Procter & Gamble's (PG) Q1 2012 earnings were the same old story: a healthy sales increase based on an unhealthy increase in ad spending. P&G's marketing spending is up 24 percent over the last two years, CFO Jon R. Moeller told Wall Street. Sales in Q1, however, were only up 9 percent, to $21.9 billion, and up less than 6 percent over the two-year period through Sept. 30.

P&G is the largest advertising spender in the world, burning through nearly $10 billion a year in TV, web and print ads. CEO Robert McDonald justifies the adspend by noting that the company has successfully sustained price increases across a range of its products without significant loss of market share. That, indeed, is the usual test for strong brands: extracting higher prices from consumers in the face of fierce competition.

But, as I've noted before repeatedly, P&G's progress requires a higher price of its own. It needs to blow more and more cash on advertising to sustain those price increases and that market share.

This cannot last forever. Eventually, P&G will either have to reduce its ad spending -- and let its brands stand on their own two feet in the market -- or extract price further increases that more than compensate for the money its throwing at ad agencies and TV stations. The latter scenario is unlikely in a world that's getting used to perma-recession conditions.

McDonald and his brand managers do not yet appear to be ready to accept this reality. Total selling, general and administrative expenses increased 10 percent -- more than the quarterly sales increase -- to $6.5 billion. That's the budget line within which the ad budget is ensconced. More importantly, McDonald said he would not take his foot off the ad gas pedal anytime soon. When probed by John A. Faucher of JP Morgan Chase on his runaway marketing costs, he said:

First, I'd say, marketing spending, as you rightly point up -- out, John, is up 24% over the last 2 fiscal years. So there's significance strength in that program. We're planning on increases again this year, albeit more in line with sales growth, as opposed to ahead of sales growth. And we're committed to that spend. And we have a very exciting initiative program in the back half, which we will support.
He also said Tide Pods -- a new laundry detergent that utilizes a plastic bubble to deliver soap inside the machine -- are set to launch in February 2012. Tide is one of P&G's flagship brands and the spend behind this, via ad agency Saatchi & Saatchi, will require another massive ad budget.

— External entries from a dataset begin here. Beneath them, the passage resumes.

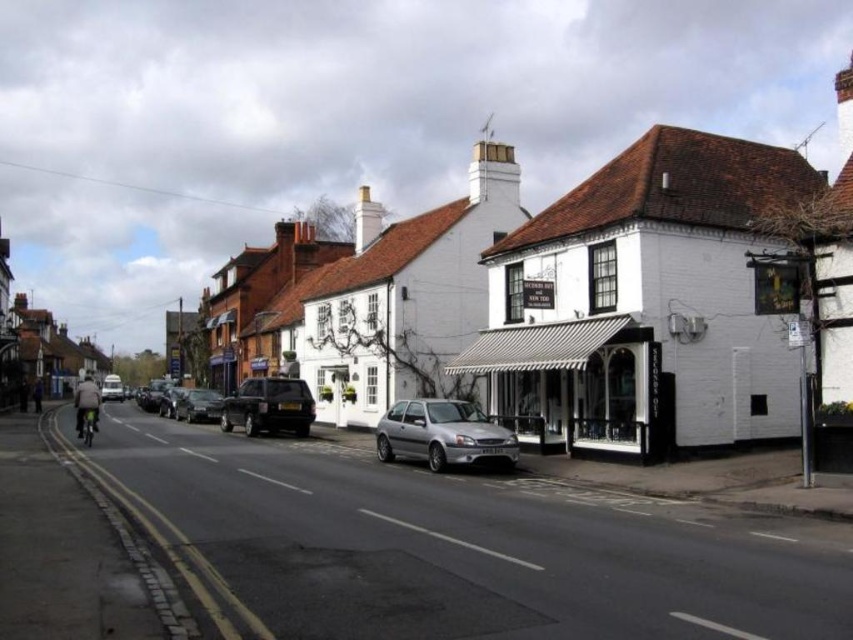
Question: From the image, what is the correct spatial relationship of silver metallic hatchback at center in relation to metallic silver car at center-left?

Choices:
 (A) above
 (B) below

Answer: (A)

Question: Which object is positioned farthest from the white painted building at right?

Choices:
 (A) silver metallic car at left
 (B) silver metallic hatchback at center

Answer: (A)

Question: Is white striped awning at center below silver metallic car at center?

Choices:
 (A) yes
 (B) no

Answer: (B)

Question: Which point is closer to the camera?

Choices:
 (A) white striped awning at center
 (B) metallic silver car at center-left

Answer: (A)

Question: Is silver metallic car at center wider than metallic silver car at center-left?

Choices:
 (A) yes
 (B) no

Answer: (B)

Question: Which object appears farthest from the camera in this image?

Choices:
 (A) silver metallic car at left
 (B) white striped awning at center

Answer: (A)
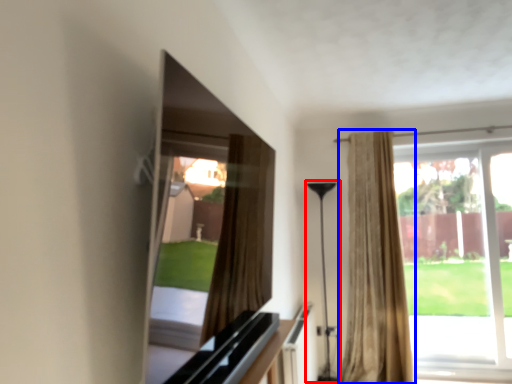
Question: Which object is further to the camera taking this photo, lamp (highlighted by a red box) or curtain (highlighted by a blue box)?

Choices:
 (A) lamp
 (B) curtain

Answer: (A)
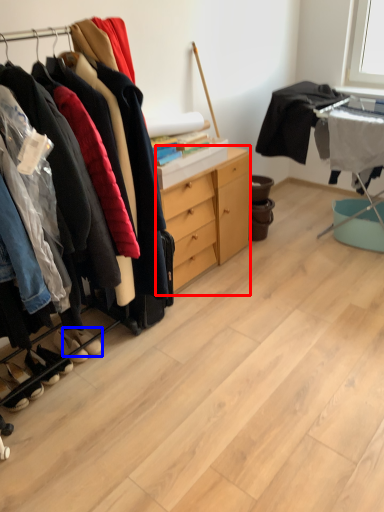
Question: Which of the following is the farthest to the observer, cabinetry (highlighted by a red box) or footwear (highlighted by a blue box)?

Choices:
 (A) cabinetry
 (B) footwear

Answer: (A)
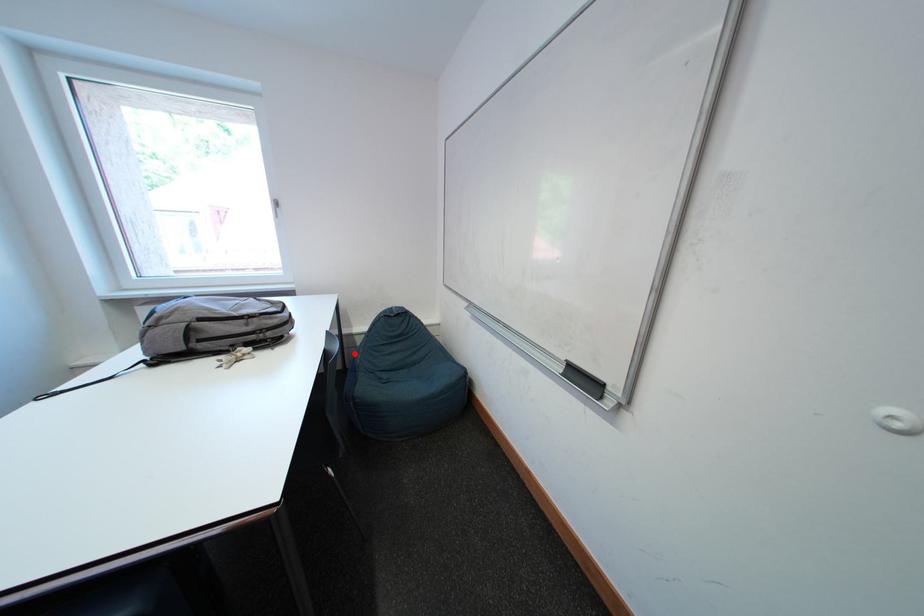
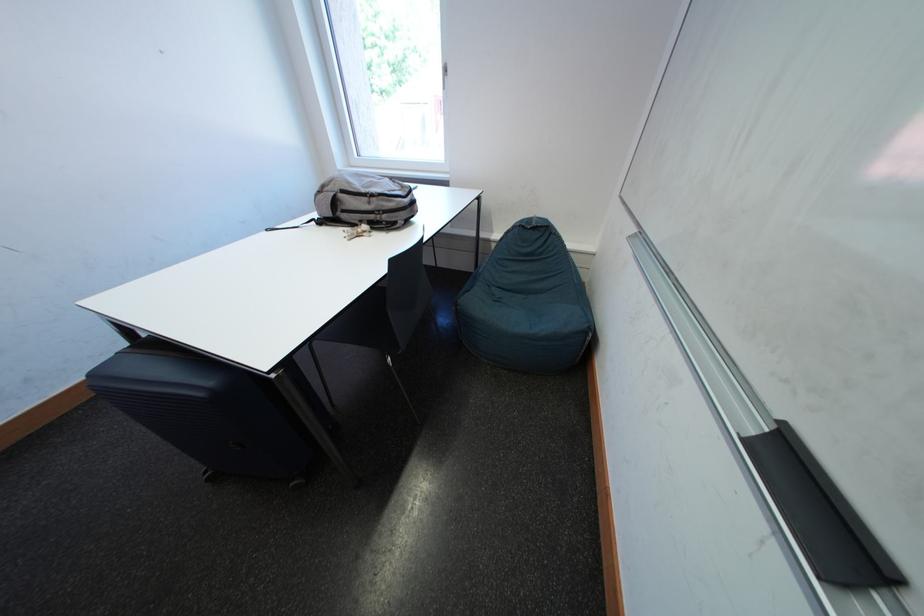
The point at the highlighted location is marked in the first image. Where is the corresponding point in the second image?

(490, 259)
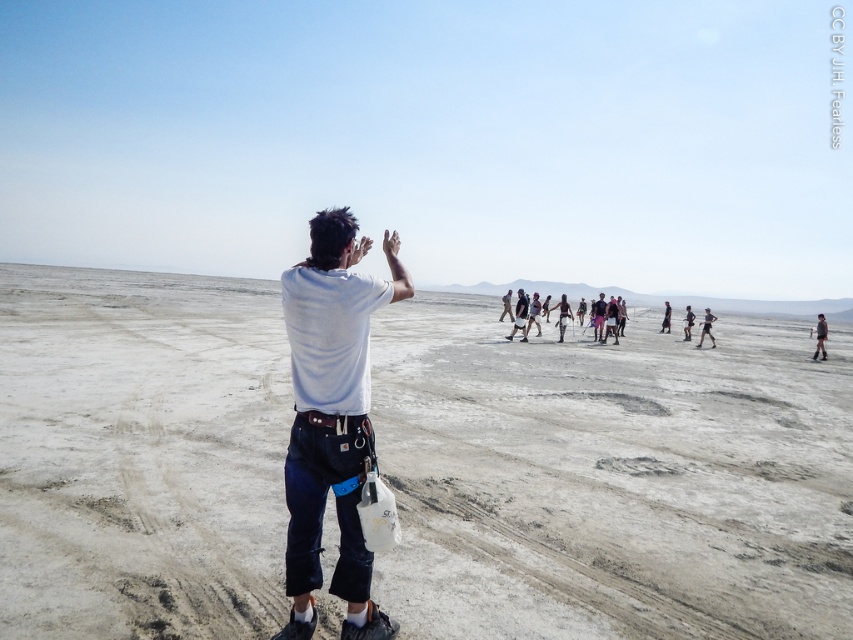
Question: Is dark blue jeans at center wider than dark gray fabric pants at center?

Choices:
 (A) yes
 (B) no

Answer: (B)

Question: Which object is the closest to the light brown fabric pants at center?

Choices:
 (A) dark brown leather jacket at lower right
 (B) black matte person at center
 (C) dark blue jeans at center
 (D) white matte shirt at center

Answer: (B)

Question: Where is white matte shirt at center located in relation to black matte person at center in the image?

Choices:
 (A) above
 (B) below

Answer: (B)

Question: Which point is closer to the camera?

Choices:
 (A) white matte shirt at center
 (B) light brown fabric pants at center
 (C) dark gray fabric pants at center

Answer: (A)

Question: Which of the following is the closest to the observer?

Choices:
 (A) (708, 328)
 (B) (819, 340)

Answer: (B)

Question: Is black matte person at center wider than dark gray fabric pants at center?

The overall picture is of a company that is out of control, addicted to advertising budget increases, that lacks discipline and is kidding itself it is healthy because it is getting higher prices for its brands. Success that only comes after heaping increasing amounts of cash into the maw of the marketing beast isn't really "success." It's brute force. At some point, even McDonald will have to admit this is unsustainable and a pullback will be warranted. Net income, conspicuously, remained flat for the quarter, at just over $3 billion.